Cripps, 533 N.W.2d at 391 (citing Florida v. Royer, 460 U.S. 491, 497-98, 103 S. Ct. 1319, 1324 (1983); United States v. Mendenhall, 446 U.S. 544, 554, 100 S. Ct. 1870 (1980)).  Some of the circumstances that might indicate a seizure has taken place include,

the threatening presence of several officers, the display of a weapon by an officer, some physical touching of the person of the citizen, or the use of language or tone of voice indicating that compliance with the officer’s request might be compelled.


E.D.J., 502 N.W.2d at 781 (quoting Mendenhall, 446 U.S. at 554-55, 100 S. Ct. 1870); see also Cripps, 533 N.W.2d at 391 (identifying similar circumstances). 

In the absence of some such evidence, otherwise inoffensive contact between a member of the public and the police cannot, as a matter of law, amount to a seizure of that person.


E.D.J., 502 N.W.2d at 781 (quoting Mendenhall, 446 U.S. at 554-55, 100 S. Ct. at 1870).

            Here, the encounter took place in the middle of the afternoon on a public street and the adjacent sidewalk.  Although the officers remained in their squad car when they approached appellant, they nonetheless summoned him to their car and began questioning him.  In State v. Day, we concluded that the summoning of an individual by a uniformed police officer, requiring that individual to approach the officer’s squad car to provide identification and to respond to questioning, constituted a restraint and seizure under the Fourth Amendment.  461 N.W.2d 404, 407 (Minn. App. 1990), review denied (Minn. Dec. 20, 1990).  Here, although the record does not reveal whether the officers asked appellant who he was, they did question him as to where he was going, what he was doing, and whether he had any guns or drugs on his person.  See State v. Pfannenstein, 525 N.W.2d 587, 589 (Minn. App. 1994) (finding the act of summoning an individual to a squad car and questioning him to be more intrusive than a mere request for identification), review denied (Minn. Mar. 14, 1995).  And these were not circumstances where the officers displayed an aim to assist appellant or otherwise to serve some purpose other than the investigation of possible criminal conduct.  See State v. Hanson, 504 N.W.2d 219, 220 (Minn. 1993) (finding no seizure by officer checking to determine if help is needed).  Under the circumstances, a reasonable person would not believe he was free to leave or end the encounter.

            2.         Cause

            A brief seizure of a person for investigatory purposes is not unlawful if an officer has a “particular and objective basis for suspecting the particular person [seized] of criminal activity.”      State v. Johnson, 444 N.W.2d 824, 825 (Minn. 1989) (quoting United States v. Cortez, 449 U.S. 411, 417-18, 101 S. Ct. 690, 695 (1981)).  An officer may justify his decision to seize a person based on the totality of the circumstances and “may draw inferences and deductions that might elude an untrained person.”  Cripps, 533 N.W.2d at 391 (citation omitted).  However, a mere hunch, absent other objectively reasonable articulable facts, will not justify a seizure.  Harris, 590 N.W.2d at 99.

## Brief a
According to the opinion excerpt, when and where did the encounter take place?
The entries that follow are unrelated to the opinion excerpt.

## Provided information
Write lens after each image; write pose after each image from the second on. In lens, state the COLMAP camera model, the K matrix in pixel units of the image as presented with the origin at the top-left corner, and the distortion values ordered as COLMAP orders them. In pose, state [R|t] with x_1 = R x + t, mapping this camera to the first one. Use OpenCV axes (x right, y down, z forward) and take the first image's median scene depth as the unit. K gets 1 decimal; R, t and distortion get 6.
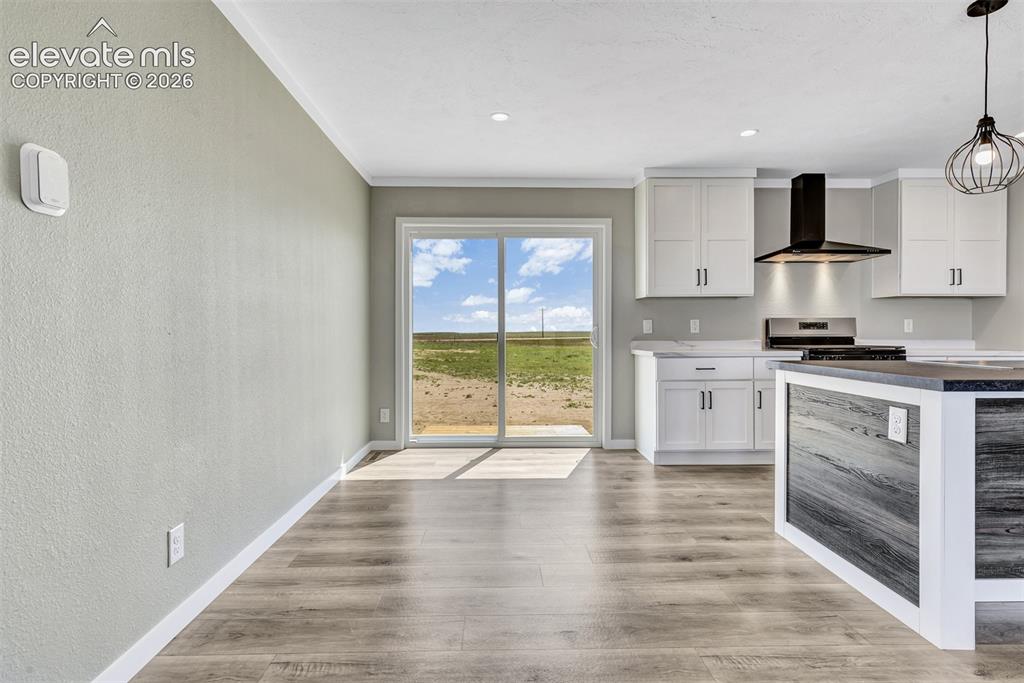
lens RADIAL K [[505.5, 0, 495.8], [0, 505.5, 327.7], [0, 0, 1]] dist [0.001999, -0.000927]
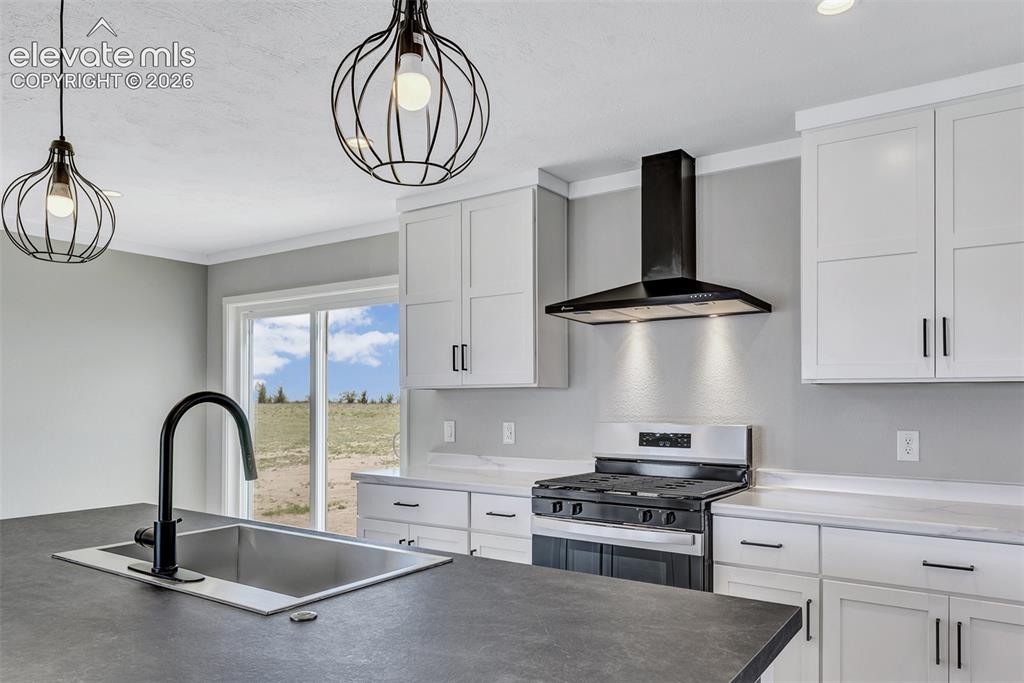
lens RADIAL K [[697.4, 0, 517.2], [0, 697.4, 386.1], [0, 0, 1]] dist [-0.004112, 0.000127]
pose [[0.818417, -0.009447, -0.574548, 0.908368], [0.002152, 0.999908, -0.013376, -0.050008], [0.574621, 0.009710, 0.818362, 0.312477]]
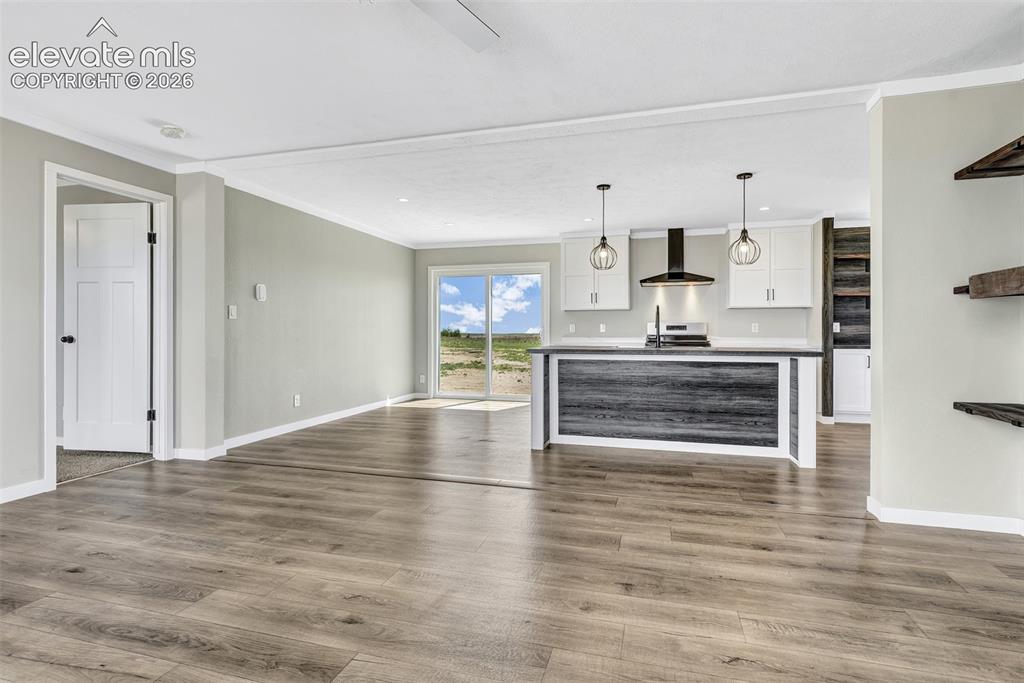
lens RADIAL K [[505.5, 0, 498.1], [0, 505.5, 322.4], [0, 0, 1]] dist [0.001999, -0.000927]
pose [[0.953065, -0.004225, -0.302736, 0.569386], [0.000877, 0.999937, -0.011195, -0.003649], [0.302764, 0.010404, 0.953009, -0.606188]]
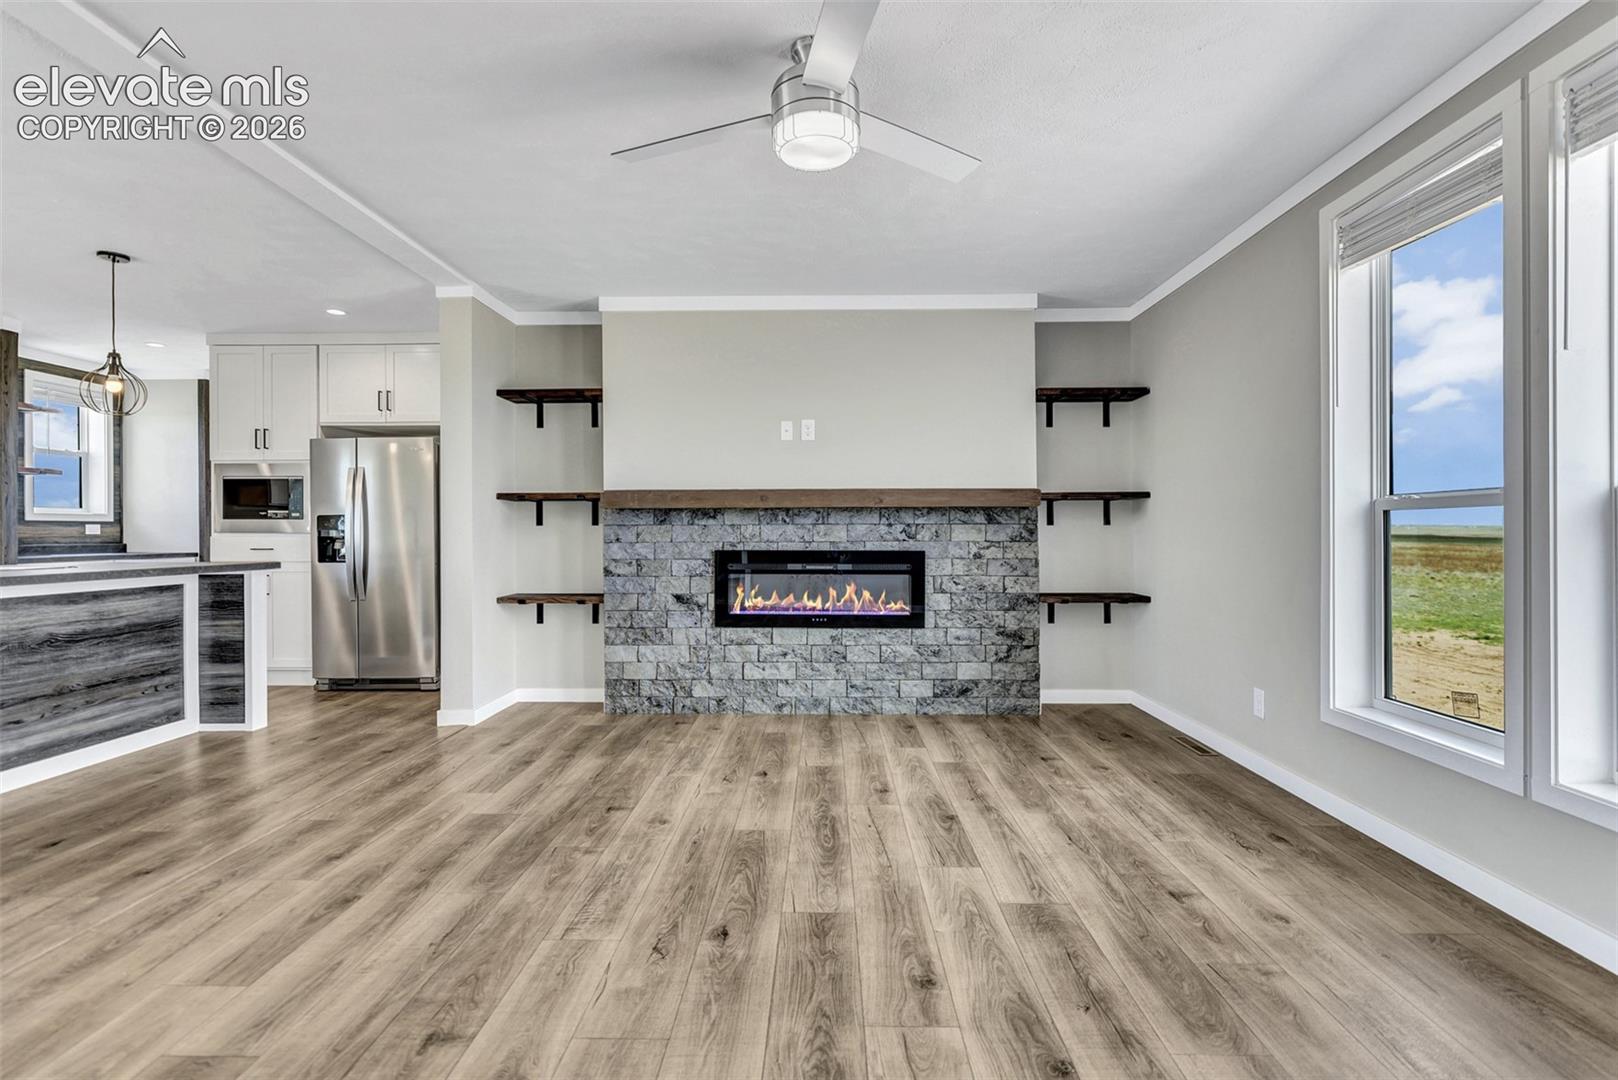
lens RADIAL K [[798.7, 0, 820.4], [0, 798.7, 539.2], [0, 0, 1]] dist [0.001999, -0.000927]
pose [[0.024316, -0.006656, 0.999682, -0.128155], [-0.006739, 0.999954, 0.006822, -0.003175], [-0.999682, -0.006903, 0.024270, -0.320938]]
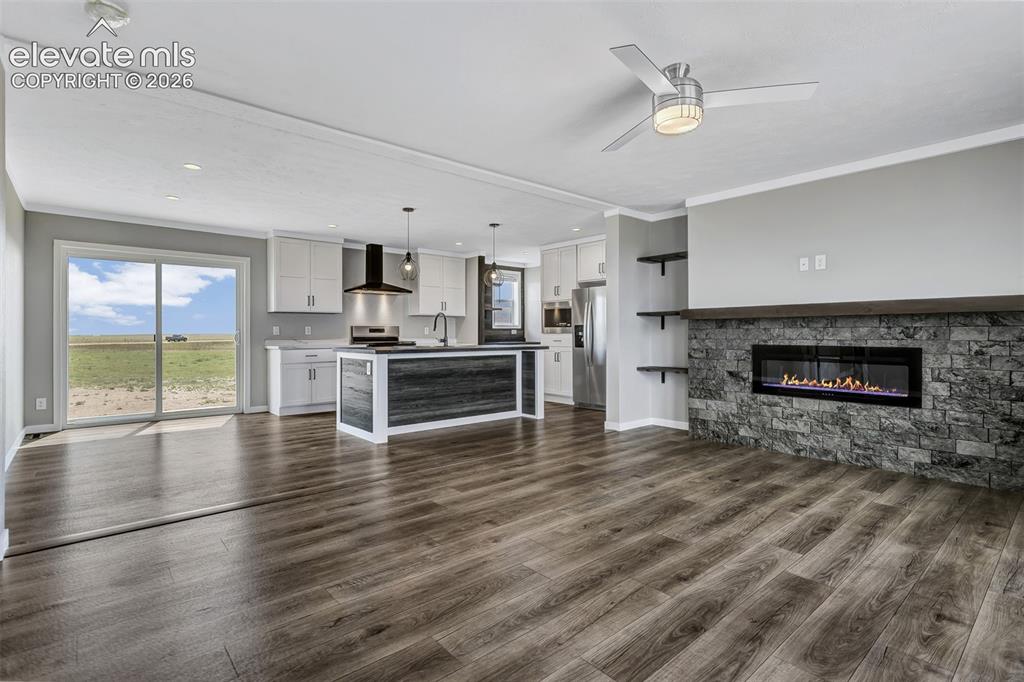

## Brief b
Arrange the lines of the entry on camera lenses and poses as a numbered list, omitting blank lines and leaving the pictures out of your answer.

## Answer box a
It took place in the middle of the afternoon on a public street and the adjacent sidewalk.

## Answer box b
1. Write lens after each image; write pose after each image from the second on. In lens, state the COLMAP camera model, the K matrix in pixel units of the image as presented with the origin at the top-left corner, and the distortion values ordered as COLMAP orders them. In pose, state [R|t] with x_1 = R x + t, mapping this camera to the first one. Use OpenCV axes (x right, y down, z forward) and take the first image's median scene depth as the unit. K gets 1 decimal; R, t and distortion get 6.
2. lens RADIAL K [[505.5, 0, 495.8], [0, 505.5, 327.7], [0, 0, 1]] dist [0.001999, -0.000927]
3. lens RADIAL K [[697.4, 0, 517.2], [0, 697.4, 386.1], [0, 0, 1]] dist [-0.004112, 0.000127]
4. pose [[0.818417, -0.009447, -0.574548, 0.908368], [0.002152, 0.999908, -0.013376, -0.050008], [0.574621, 0.009710, 0.818362, 0.312477]]
5. lens RADIAL K [[505.5, 0, 498.1], [0, 505.5, 322.4], [0, 0, 1]] dist [0.001999, -0.000927]
6. pose [[0.953065, -0.004225, -0.302736, 0.569386], [0.000877, 0.999937, -0.011195, -0.003649], [0.302764, 0.010404, 0.953009, -0.606188]]
7. lens RADIAL K [[798.7, 0, 820.4], [0, 798.7, 539.2], [0, 0, 1]] dist [0.001999, -0.000927]
8. pose [[0.024316, -0.006656, 0.999682, -0.128155], [-0.006739, 0.999954, 0.006822, -0.003175], [-0.999682, -0.006903, 0.024270, -0.320938]]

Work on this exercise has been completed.